Text passage.
....

MoM, CR. Absolutely no way that 100% of underwater borrowers default. MoM, what is the source of this 100% "model?" In Houston and Tulsa and Oklahoma City 100% of recent FHA/VA borrowers were underwater in the late 1980's, with fairly high job loss. While FICO scores for FHA were higher back then (or would have been, had they been in common use) FHA was always more your A- business than your prime business. Yet foreclosure rates never got near 100%. There were subdivisions in Houston built in the mid 80's where essentially everyone bought just before the bust, most with FHA or VA (share of govt. backed purchase loans in TX was almost 50% back then) and almost everyone in the neighborhood was underwater. I'll bet you couldn't find a single subdivision where foreclosure rates approached 50%. More recently, loan termination papers published in academic journals by guys like Anthony Pennington-Cross don't find foreclosure rates over 25% for delinquent subprime borrowers in flat appreciation places like MI or OH. A whole economics literature was spawned in the 1990's by the fact that underwater borrowers in the 1980's DIDN'T go to foreclosure all that often. In the mid 1990's I was underwater, as was probably about 20% of the building I lived in, yet we didn't have a single unit go under. In high appreciation environments you get foreclosure rates under 1% for prime and maybe 5% or less for subprime, in flat markets you get 2 to 3% for prime and maybe 20% for subprime, and I'll bet you that not even in San Diego or Detroit will you see subprime foreclosure rates go above 50%.
mort_fin - the 80s in Houston was pretty unusual. Similar to my experience with the farm crisis... in both cases if you had a loan at all you could about bet you were 'underwater'.
Maybe in times where being 'underwater' is the exception & not the norm, it makes a better predictor.
mort_fin, I wrote that wrong and thanks for pointing that out. I meant that households underwater is probably the best predictor of defaults (as opposed to say FICO scores). There is some excellent research on this topic. But I incorrectly implied that all underwater borrowers would default, and that is not correct.
Mort_fin - I concur. It's a method that works sometimes but not in a situation like this. I have always believed that it worked only because in traditional lending, it is extremely rare to have a borrower underwater and if that borrower gets underwater, it's because the borrower has exceptional problems and circumstances. I'm on a slow connection; when I get time I will look up the article I found that describes some different techniques, because it is an interesting problem.
However, if you take high DTI's correlated with being underwater, that is truly predictive. Of course, we have carefully done all these no-ratio loans so that we don't have any DTI's to work with.
That's probably why some of the companies are stepping up their QC by going through their stated loans and pulling tax returns on borrowers who aren't behind - they're trying to find them first and kick them back.
their FICO truck is empty. It is a "thin file" and essentially unscorable. You have to get a couple or 3 trade lines active and happy to fill the FICO tank. But look in any 18 year old's mailbox (if you are strong of heart) - they are all filled with credit card solicitations. It doesn't take long to get a score (Good or bad).

....

Set of tasks.
**1)** List every place (city or state) named in the mortgage discussion, in the order it first appears.
**2)** Reproduce the mortgage discussion word for word from "However, if you" to "(Good or bad).".
**3)** Decide whether each statement agrees with the mortgage discussion, answering yes or no and quoting the words that settle it. (a) FHA lending is described as more A- business than prime business. (b) The author of the first comment had never been underwater. (c) One comment calls FICO scores the best predictor of defaults.

....

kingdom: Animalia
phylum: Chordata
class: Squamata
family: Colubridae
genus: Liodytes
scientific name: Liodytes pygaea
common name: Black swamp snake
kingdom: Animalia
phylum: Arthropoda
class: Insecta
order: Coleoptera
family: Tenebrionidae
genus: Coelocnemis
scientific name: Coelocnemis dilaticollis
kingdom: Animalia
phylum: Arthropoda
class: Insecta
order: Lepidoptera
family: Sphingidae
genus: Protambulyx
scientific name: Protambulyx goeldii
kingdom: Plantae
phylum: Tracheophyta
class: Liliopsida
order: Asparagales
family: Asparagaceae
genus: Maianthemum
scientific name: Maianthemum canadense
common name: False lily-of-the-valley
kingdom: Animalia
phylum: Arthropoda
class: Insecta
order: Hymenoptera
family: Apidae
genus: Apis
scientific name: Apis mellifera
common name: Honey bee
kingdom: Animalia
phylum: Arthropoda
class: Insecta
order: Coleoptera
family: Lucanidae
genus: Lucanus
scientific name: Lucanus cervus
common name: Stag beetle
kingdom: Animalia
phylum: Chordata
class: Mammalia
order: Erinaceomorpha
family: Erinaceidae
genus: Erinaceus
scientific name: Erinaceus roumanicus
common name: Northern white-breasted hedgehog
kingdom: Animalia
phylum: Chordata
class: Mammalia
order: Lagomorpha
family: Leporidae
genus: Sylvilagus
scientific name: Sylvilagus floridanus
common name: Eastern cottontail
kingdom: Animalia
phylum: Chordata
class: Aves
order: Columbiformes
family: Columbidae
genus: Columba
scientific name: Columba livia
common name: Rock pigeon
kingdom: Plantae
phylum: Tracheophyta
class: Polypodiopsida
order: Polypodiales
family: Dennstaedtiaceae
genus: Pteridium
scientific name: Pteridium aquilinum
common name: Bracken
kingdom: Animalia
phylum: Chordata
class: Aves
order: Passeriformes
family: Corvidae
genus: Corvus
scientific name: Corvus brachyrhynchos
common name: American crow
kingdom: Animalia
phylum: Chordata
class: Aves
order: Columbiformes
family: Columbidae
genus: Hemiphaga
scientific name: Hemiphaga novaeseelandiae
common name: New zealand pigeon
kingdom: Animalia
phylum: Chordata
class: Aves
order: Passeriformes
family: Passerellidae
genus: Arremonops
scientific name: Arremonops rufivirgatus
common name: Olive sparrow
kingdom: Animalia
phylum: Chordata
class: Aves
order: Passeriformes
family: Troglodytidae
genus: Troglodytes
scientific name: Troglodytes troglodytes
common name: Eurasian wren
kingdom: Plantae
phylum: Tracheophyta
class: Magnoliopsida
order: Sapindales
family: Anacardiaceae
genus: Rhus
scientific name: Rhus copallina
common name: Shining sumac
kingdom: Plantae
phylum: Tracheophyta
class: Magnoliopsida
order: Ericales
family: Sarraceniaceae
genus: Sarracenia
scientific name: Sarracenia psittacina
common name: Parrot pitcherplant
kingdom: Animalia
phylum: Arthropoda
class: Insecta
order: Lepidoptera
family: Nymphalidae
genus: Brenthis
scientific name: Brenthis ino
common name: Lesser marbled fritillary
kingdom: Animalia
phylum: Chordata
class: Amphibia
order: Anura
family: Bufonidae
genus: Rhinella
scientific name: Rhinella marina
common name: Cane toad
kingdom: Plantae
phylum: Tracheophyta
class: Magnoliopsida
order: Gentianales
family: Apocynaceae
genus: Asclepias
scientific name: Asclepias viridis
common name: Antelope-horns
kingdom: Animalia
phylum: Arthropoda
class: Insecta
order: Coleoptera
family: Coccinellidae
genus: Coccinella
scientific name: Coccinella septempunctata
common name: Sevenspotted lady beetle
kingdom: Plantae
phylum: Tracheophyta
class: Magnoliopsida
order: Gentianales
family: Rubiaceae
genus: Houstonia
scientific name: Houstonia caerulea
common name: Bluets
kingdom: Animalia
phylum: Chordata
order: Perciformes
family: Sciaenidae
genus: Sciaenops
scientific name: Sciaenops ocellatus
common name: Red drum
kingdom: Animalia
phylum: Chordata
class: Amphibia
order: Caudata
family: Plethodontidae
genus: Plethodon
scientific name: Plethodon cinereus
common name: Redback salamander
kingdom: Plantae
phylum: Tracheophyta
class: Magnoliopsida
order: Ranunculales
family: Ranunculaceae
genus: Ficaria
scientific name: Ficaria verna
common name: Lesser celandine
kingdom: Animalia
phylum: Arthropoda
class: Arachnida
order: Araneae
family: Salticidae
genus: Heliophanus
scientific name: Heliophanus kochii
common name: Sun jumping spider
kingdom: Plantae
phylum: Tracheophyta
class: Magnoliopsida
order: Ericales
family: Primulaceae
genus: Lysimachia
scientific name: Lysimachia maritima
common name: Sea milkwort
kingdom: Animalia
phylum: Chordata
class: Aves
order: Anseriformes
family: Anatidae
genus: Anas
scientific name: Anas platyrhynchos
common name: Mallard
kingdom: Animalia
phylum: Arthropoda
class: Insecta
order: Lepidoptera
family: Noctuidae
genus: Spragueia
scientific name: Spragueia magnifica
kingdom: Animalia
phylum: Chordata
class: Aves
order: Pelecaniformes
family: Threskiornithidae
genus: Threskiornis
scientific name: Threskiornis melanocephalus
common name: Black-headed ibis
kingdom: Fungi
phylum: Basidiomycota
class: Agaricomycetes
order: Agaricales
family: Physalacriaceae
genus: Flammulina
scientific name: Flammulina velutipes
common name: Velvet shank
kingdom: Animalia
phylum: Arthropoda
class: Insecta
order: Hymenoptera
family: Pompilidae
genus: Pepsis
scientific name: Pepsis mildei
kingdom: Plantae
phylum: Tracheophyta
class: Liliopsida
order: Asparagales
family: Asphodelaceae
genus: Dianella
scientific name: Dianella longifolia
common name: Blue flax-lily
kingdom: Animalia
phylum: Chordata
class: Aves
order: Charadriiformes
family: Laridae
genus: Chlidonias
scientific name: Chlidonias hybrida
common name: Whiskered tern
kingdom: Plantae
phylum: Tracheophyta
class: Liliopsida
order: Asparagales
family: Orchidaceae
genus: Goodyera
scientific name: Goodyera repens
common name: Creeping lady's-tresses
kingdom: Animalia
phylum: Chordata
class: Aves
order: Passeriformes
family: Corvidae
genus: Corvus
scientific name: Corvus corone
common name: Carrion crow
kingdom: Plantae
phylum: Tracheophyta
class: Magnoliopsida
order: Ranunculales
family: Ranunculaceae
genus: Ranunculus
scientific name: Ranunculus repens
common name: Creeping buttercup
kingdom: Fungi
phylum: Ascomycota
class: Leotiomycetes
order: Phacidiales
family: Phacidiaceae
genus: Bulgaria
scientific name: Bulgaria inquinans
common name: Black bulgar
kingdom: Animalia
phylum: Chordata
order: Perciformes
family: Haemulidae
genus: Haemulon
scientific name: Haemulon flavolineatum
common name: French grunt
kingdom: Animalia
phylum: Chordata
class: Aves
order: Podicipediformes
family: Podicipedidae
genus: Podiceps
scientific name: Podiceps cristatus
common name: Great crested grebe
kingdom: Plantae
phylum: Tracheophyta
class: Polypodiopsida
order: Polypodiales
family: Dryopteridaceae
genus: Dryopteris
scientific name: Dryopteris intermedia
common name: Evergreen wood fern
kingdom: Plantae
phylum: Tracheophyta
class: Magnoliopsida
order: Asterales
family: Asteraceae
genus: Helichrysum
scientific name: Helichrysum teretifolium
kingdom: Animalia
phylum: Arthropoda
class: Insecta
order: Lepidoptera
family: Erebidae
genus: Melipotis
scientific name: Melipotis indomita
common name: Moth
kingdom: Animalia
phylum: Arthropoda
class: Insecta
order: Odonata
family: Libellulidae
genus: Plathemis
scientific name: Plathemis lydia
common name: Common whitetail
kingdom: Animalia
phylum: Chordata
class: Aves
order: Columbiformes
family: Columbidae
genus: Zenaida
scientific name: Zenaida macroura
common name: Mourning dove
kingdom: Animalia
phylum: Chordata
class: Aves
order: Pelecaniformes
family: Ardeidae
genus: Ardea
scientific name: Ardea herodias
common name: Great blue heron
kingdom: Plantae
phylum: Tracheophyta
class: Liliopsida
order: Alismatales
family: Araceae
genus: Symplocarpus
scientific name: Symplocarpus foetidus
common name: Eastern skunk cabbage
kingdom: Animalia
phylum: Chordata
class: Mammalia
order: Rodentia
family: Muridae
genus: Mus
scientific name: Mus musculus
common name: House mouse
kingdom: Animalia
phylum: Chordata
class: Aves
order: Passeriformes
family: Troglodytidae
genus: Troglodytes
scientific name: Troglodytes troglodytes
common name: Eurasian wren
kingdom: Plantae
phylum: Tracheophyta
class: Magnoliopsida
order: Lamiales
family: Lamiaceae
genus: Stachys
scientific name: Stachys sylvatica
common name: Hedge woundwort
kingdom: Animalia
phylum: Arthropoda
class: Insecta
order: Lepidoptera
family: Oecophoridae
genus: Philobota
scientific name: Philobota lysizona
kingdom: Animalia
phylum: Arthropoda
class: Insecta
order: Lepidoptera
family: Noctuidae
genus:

....

Expected answers.
**1)** Houston, Tulsa, Oklahoma City, TX, MI, OH, San Diego, Detroit

**2)**
However, if you take high DTI's correlated with being underwater, that is truly predictive. Of course, we have carefully done all these no-ratio loans so that we don't have any DTI's to work with.
That's probably why some of the companies are stepping up their QC by going through their stated loans and pulling tax returns on borrowers who aren't behind - they're trying to find them first and kick them back.
their FICO truck is empty. It is a "thin file" and essentially unscorable. You have to get a couple or 3 trade lines active and happy to fill the FICO tank. But look in any 18 year old's mailbox (if you are strong of heart) - they are all filled with credit card solicitations. It doesn't take long to get a score (Good or bad).

**3)**
(a) Yes: "FHA was always more your A- business than your prime business."
(b) No: "In the mid 1990's I was underwater"
(c) No: "I meant that households underwater is probably the best predictor of defaults (as opposed to say FICO scores)."